Introducing: OBS Master, app frontend/GUI for Open Build Service

Hey everyone, especially those of you who use the Community OBS!

I have spent the last few days on a new tool to potentially help with interacting with the OBS:

OBS Master, an OBS GUI and osc frontend

OBS Master is basically a wrapper around the osc utility with some additional functionality.

It is currently on very very Alpha/PoC state, and announced here to request feedback about it.

Most importantly I would be interested in your “use cases”, or workflow with OBS, and what you would like to have in a GUI app like OBS Master, that would improve your workflow compared to using osc or the OBS web page.

NOTE: if you do not have an OBS account, this tool will be of very little use. Also, if you do, you will have to have osc installed on your device, and configured login.

Supported Features:

  • Loading package and project information from a local obs working directory
  • Viewing, editing, updating Project and Package, PrjConf Meta information
  • Viewing Build Results and ongoing build processes (worker/repository status)
  • Triggering rebuilds (if a _service file is in use)
  • Viewing Build Logs
  • Viewing Build result (package) information
  • Downloading binary packages
  • Adding OBS repos to the local system
  • Checking out a project from OBS
  • Checking out a package from OBS
  • Creating a new project remotely
  • Creating a new package remotely
  • Creating a new package locally
  • DBus-interface for remote controlling some functions (setting local work dir)

Planned Features (no promises):

  • Interacting with local and remote source files (update, check-in, …) #27
  • Creating, editing _foo files (like _service, _multibuild etc) #28
  • Branching, Linking projects and packages #14
  • Supporting the Request/Submission system #13
  • Caching of remote data to have less trips to the API
  • Online-only support MS, #17
  • Offline-only support MS
  • Chum specialties: compare chum and chm:testing packages, report differences #30
  • Chum specialties: .spec metadata editor #29

Issues:

  • very steam-of-consciousness code base (QML)
  • probably not very intuitive GUI, ugliness
  • slow and inefficient: the internal usage of Python and calling the osc utility
  • some features unreliable, very little edge case/error handling

Hacking:

Pull requests of any kind are always welcome.

I’m sure there are many areas of improvement, but one ugly design flaw right now is how the app used its python interface, and the osc utility.

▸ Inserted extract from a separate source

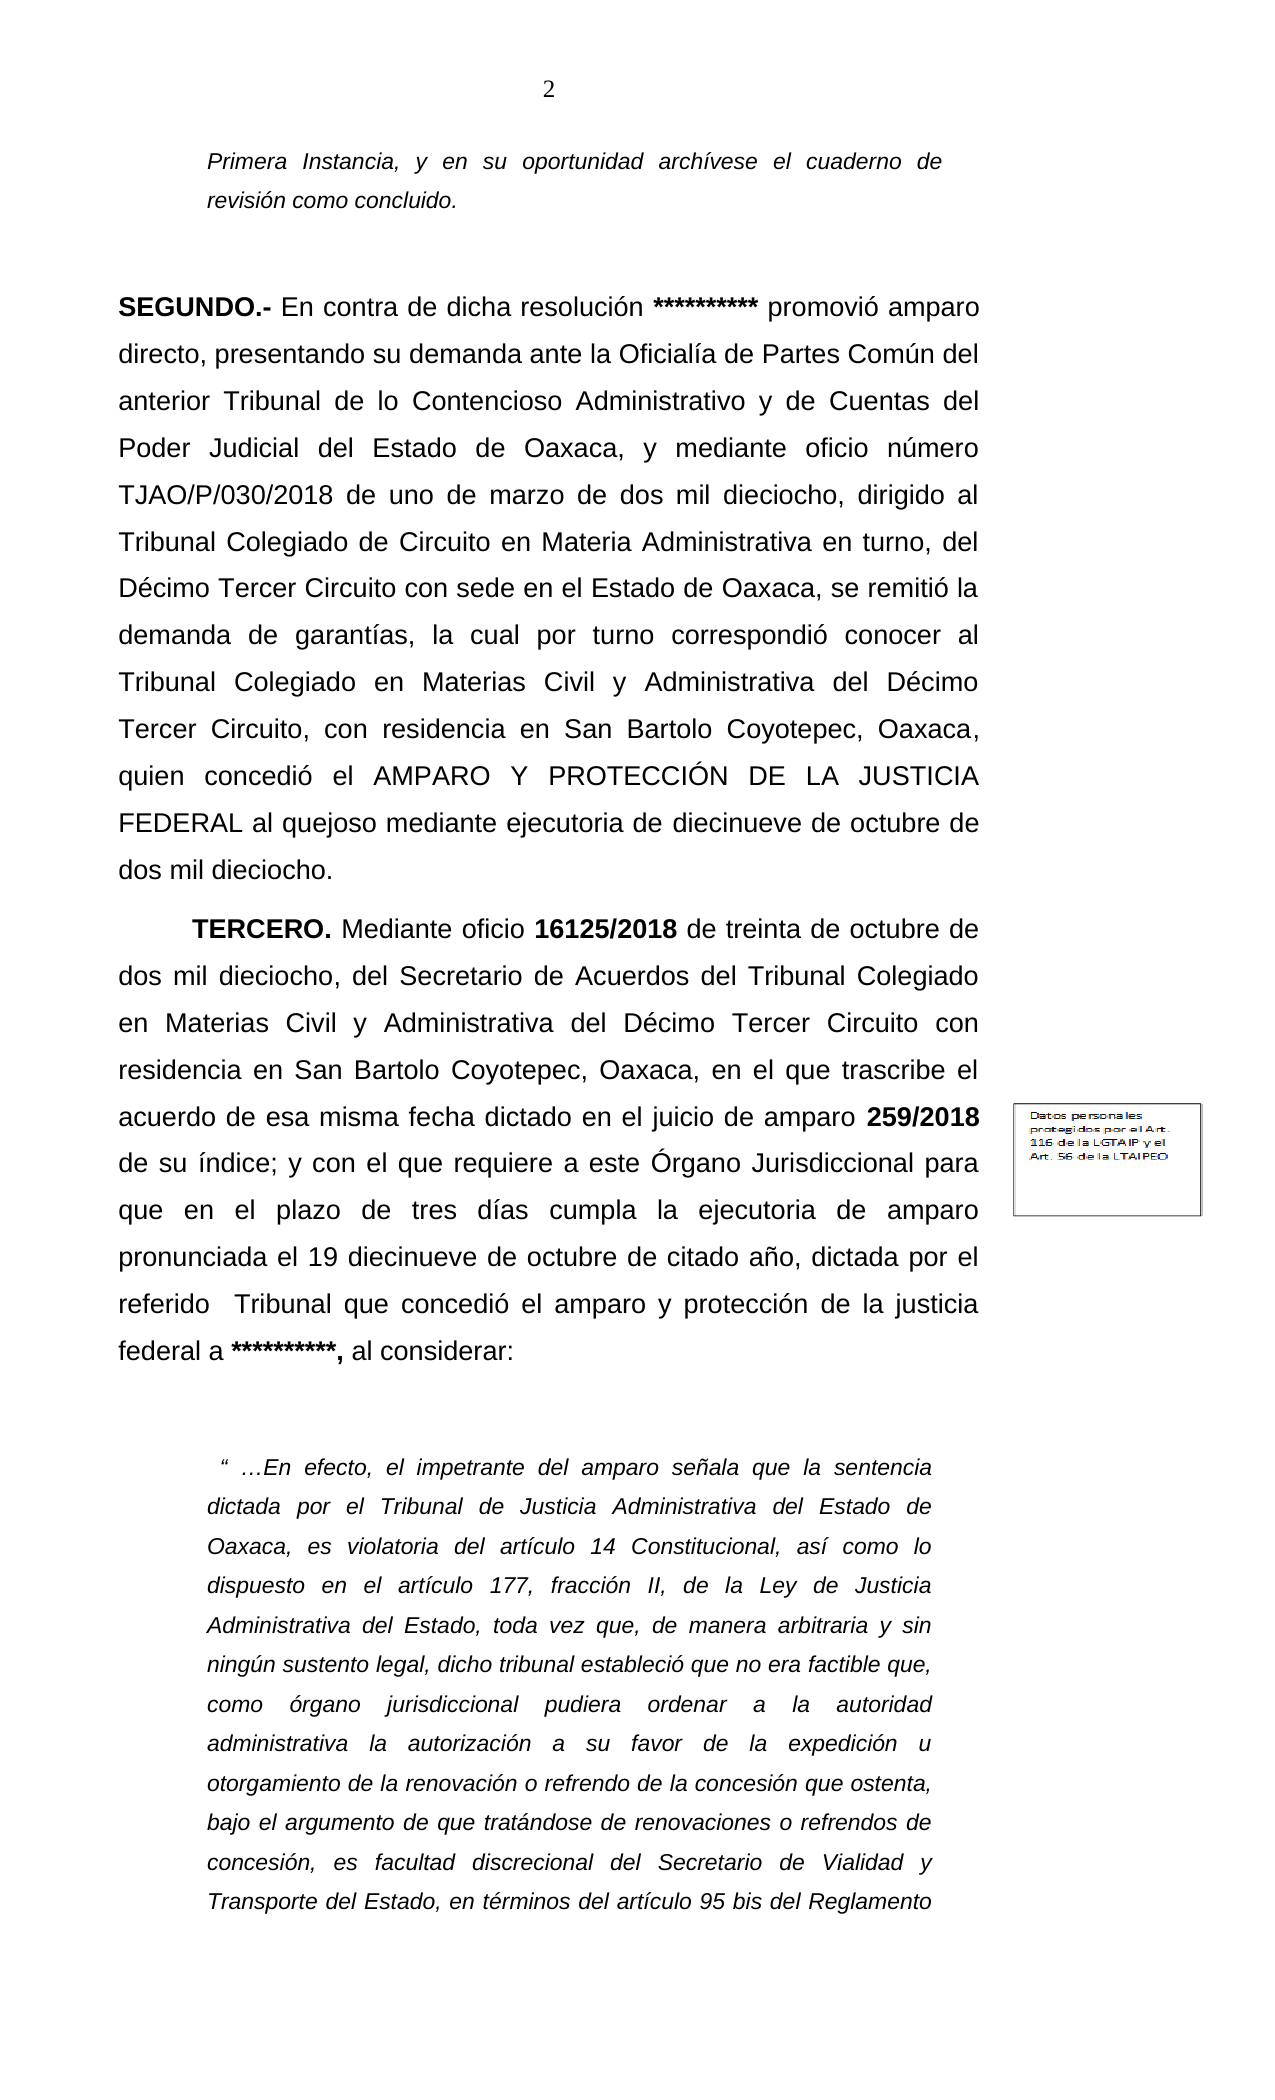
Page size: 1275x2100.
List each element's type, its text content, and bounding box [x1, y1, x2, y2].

Because Python is basically only used to do os.subprocess, calling osc, and returning the results.
Now, this works, and isn’t really an issue - but osc also comes as a Python module, so that should be used natively instead of the way it is done now.

Progress on this issue can be managed at Issue 12


  • Packages: Binary Alpha packages are available from OBS.
  • Source Code: at Codeberg. Languages used: very bad QML, very bad Javascript, terrible Python
  • Documentation (WiP): at Codeberg
14 Likes

I do believe you don’t even remotely approach my level of awful. :slight_smile:

3 Likes

Having some past experience working with the osc python module, I think it might be worth considering using the OBS HTTP API directly. The osc internals are in some cases a bit difficult to work with, imho. Probably due to legacy reasons and it not being exactly designed to be used as an API, but rather just for the command line tool.

The HTTP API is quite simple to interact with something like python requests library. I have simple wrapper for requests library that does some boilerplate stuff like, XML handling, and oscrc parsing and such. Hopefully I’ll get to cleaning up and publishing that soon.

4 Likes

@Keto, please publish soon (i.e. “now”) rather denoting that it is work-in-progress and in the process of being cleaned up than forcing @nephros to either stall his project or write his own solution.

1 Like

Actually I am already using http Api in some parts, either directly or via osc api.

Thank a lot for the heads-up though @Keto and a module would be much appreciated.

For now, osc does the job as a PoC solution and we can gradually move to something else.

3 Likes
Here are screenshots








1 Like

Indeed there are, but these links will break Real Soon^TM :smiley:

Challenge accepted, and tracked in issue 26.

1 Like

My massively auto-regressive RNN, FORBAO is trained on ALL my bad code. That is, it is also over-fitting on a particular kind of bad code. So, we could address this slight shortcoming by feeding it all YOUR bad code. It’ll still over-fit, but less blatantly, poetically. Oh, and, no, it is not a useful code assistant. But, then, neither are any of the others.

see: #26 - Code is not awful enough for some - obs-master - Codeberg.org and it’s near sibling.